* INPUT FOR THIS TASK
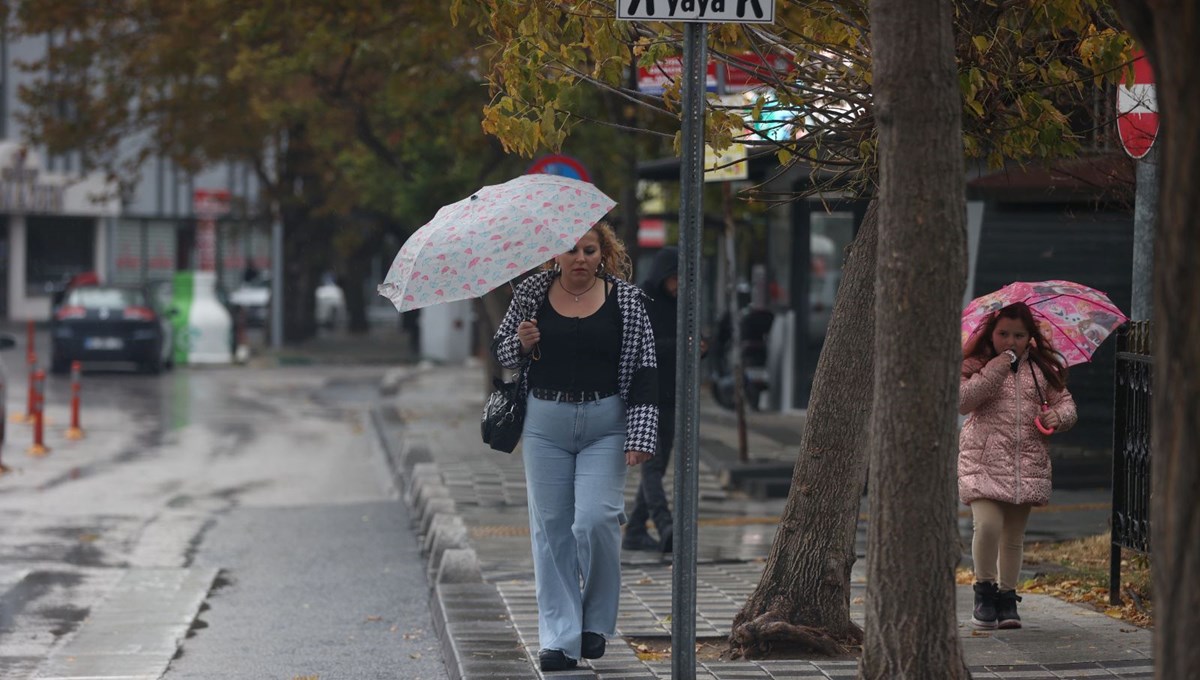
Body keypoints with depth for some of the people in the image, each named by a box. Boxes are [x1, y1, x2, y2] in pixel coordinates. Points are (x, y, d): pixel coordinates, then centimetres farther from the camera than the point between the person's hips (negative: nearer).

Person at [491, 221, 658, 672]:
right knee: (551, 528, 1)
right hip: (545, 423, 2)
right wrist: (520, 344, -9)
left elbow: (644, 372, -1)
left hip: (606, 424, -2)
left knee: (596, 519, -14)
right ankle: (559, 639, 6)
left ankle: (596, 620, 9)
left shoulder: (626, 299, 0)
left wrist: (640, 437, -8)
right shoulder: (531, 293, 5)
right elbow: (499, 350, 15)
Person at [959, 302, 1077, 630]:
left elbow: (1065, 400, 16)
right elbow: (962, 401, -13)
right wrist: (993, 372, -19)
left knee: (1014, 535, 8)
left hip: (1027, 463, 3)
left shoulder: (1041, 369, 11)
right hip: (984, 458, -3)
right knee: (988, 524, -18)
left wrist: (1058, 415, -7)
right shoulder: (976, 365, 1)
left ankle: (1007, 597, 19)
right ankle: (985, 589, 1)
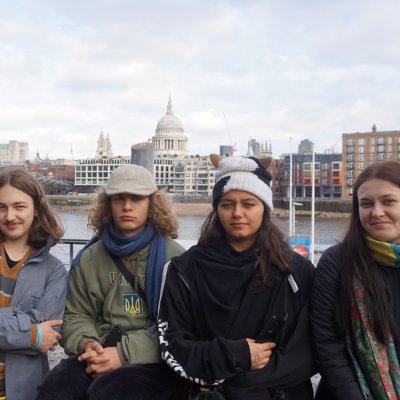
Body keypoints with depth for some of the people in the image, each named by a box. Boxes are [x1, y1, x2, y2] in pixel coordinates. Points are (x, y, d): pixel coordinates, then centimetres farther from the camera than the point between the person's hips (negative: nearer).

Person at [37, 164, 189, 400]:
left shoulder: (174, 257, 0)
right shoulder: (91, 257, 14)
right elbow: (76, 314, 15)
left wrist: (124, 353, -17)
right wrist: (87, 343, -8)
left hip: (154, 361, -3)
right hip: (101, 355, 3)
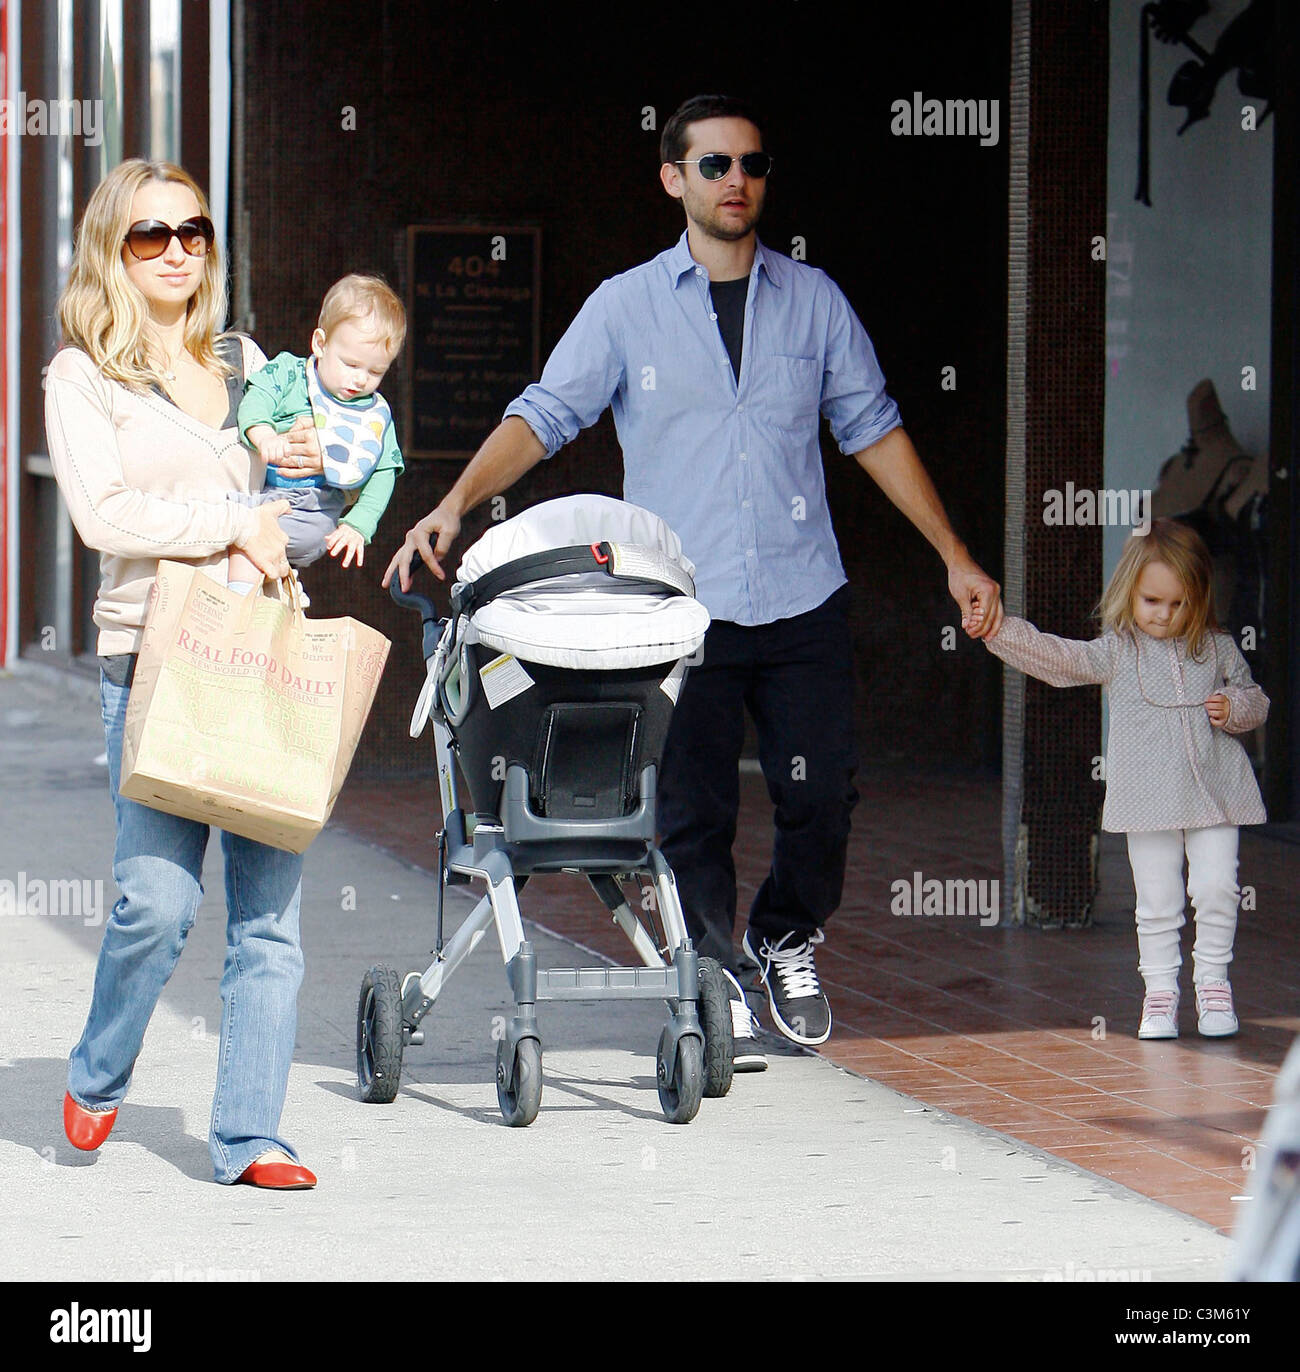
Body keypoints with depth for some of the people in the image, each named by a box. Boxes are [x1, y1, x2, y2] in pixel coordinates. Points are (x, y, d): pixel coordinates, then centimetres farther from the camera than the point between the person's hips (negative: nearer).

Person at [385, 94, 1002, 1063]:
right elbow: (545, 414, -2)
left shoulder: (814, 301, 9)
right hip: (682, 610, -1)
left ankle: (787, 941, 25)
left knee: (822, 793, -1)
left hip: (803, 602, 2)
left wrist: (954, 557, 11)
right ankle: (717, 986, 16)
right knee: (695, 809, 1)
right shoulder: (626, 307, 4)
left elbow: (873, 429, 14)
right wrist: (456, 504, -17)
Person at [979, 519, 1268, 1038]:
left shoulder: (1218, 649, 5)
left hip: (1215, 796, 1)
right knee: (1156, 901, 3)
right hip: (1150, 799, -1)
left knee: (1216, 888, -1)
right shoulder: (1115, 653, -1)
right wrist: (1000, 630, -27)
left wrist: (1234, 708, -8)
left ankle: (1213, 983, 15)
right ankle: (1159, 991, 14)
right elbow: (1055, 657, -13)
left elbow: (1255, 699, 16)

* AIM OF THE EXERCISE
Copy the material again, from the line with "left knee: (822, 793, -1)" up to and including its final line, replacing "wrist" with "hand" and changing nothing else.

* EXPECTED ANSWER
left knee: (822, 793, -1)
left hip: (803, 602, 2)
left hand: (954, 557, 11)
right ankle: (717, 986, 16)
right knee: (695, 809, 1)
right shoulder: (626, 307, 4)
left elbow: (873, 429, 14)
right hand: (456, 504, -17)
Person at [979, 519, 1268, 1038]:
left shoulder: (1218, 649, 5)
left hip: (1215, 796, 1)
right knee: (1156, 901, 3)
right hip: (1150, 799, -1)
left knee: (1216, 888, -1)
right shoulder: (1115, 653, -1)
right hand: (1000, 630, -27)
left hand: (1234, 708, -8)
left ankle: (1213, 983, 15)
right ankle: (1159, 991, 14)
right elbow: (1055, 657, -13)
left elbow: (1255, 699, 16)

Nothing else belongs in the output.